Напомним, что разные исследователи выделяли различные «неразложимые частицы» внутри древнейших – мифологических либо сказочных – сюжетов; А. Н. Веселовский называл их мотивами (мы также придерживаемся данного термина), К. Леви-Стросс – мифемами[41] и т. д. Обнаружить подобные «локальные» частицы архетипического сюжета в политической коммуникации (особенно в неформальном ее сегменте), на наш взгляд, проще, чем развернутый и законченный сюжет. Так, например, отзвуки понятного всем мотива «самопожертвование во имя идеала» обнаруживаются в различных протестных акциях, нередко с трагическим исходом. Вспомним хотя бы самосожжение в центре Праги молодого чеха, причиной которого он назвал в прощальном письме личный протест против зла («Так называемая демократия, за которую мы боролись, не является демократией в прямом смысле этого слова. Это власть чиновников, денег и сильных мира сего, которым плевать на обычных людей»)[42]. Еще более «свежий» пример – самосожжение японца в Токио, объявившего перед смертью, что он не хочет жить, так как не согласен с политикой правительства премьер-министра Синдзо Абэ, желающего вовлечь страну в военные конфликты…[43]

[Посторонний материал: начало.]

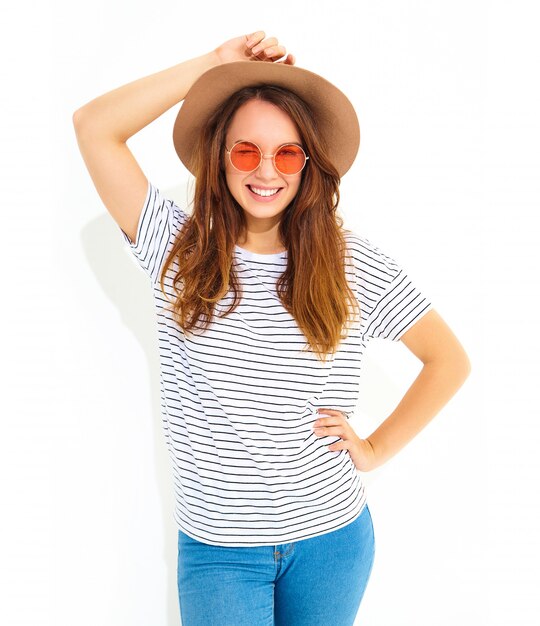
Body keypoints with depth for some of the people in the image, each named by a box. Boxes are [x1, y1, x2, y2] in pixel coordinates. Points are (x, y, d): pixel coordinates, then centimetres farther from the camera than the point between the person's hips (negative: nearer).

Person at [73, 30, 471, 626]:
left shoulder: (355, 264, -7)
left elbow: (449, 360, 3)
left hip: (330, 539, 1)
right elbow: (93, 125, -13)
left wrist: (377, 448, -2)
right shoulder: (179, 250, -6)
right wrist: (216, 63, -13)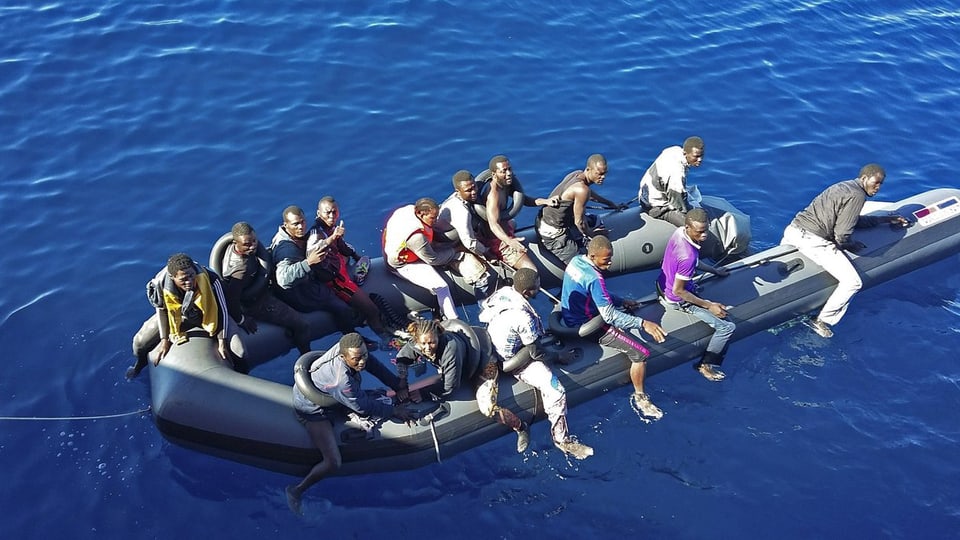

Разумеется, не всегда политический перформанс, транслирующий подобный «вечный сюжет», заканчивается трагически; вариантов его драматургического развития множество. Приведем в пример антиэстетическую, но наделавшую много «информационного шума» акцию петербургского художника П. Павленского, приколотившего себя осенью 2013 года к брусчатке на Красной площади. Обсуждающие эту акцию в различных СМИ культурологи, искусствоведы, художники, журналисты, писатели[44] по-разному оценивали значимость ее как арт-действа, как события современного искусства, но практически все восприняли ее как проявление протеста, распознали «политический посыл» месседжа. А это означает, что мотив «самопожертвования во имя идеала» является общим для людей с разными идеологическими установками, разным образованием и идентичностью и понятен аудитории без слов, независимо от того, одобряется ли ими с политической точки зрения то или иное конкретное событие.
Значительно меньше «вечных» сюжетов, чем в названном выше перечне, выделял знаменитый аргентинский писатель Х. Л. Борхес. В своей короткой новелле «Четыре цикла» он утверждает: «Историй всего четыре. И сколько бы времени нам ни оставалось, мы будем пересказывать их – в том или ином виде»[45]. В отличие от крайне «локальных» сюжетных конструкций, объединенных в список Польти, истории Борхеса, напротив, глобальны; их можно назвать гиперсюжетами, «втягивающими» в свое пространство не только конкретную короткую фабулу, но и множество вариативных фабульных ответвлений, ассоциативных связей, дополнительных структурных элементов. Самой старой среди своих четырех историй Борхес называет историю об укрепленном городе (Троя), «который штурмуют и обороняют герои. Защитники знают, что город обречен мечу и огню, а сопротивление бесполезно»[46], но, тем не менее, будут стоять до конца. Среди других сюжетов – истории о возвращении (Улисс-Одиссей), о поисках сокровищ (Ясон) и о самоубийстве (самопожертвовании) бога.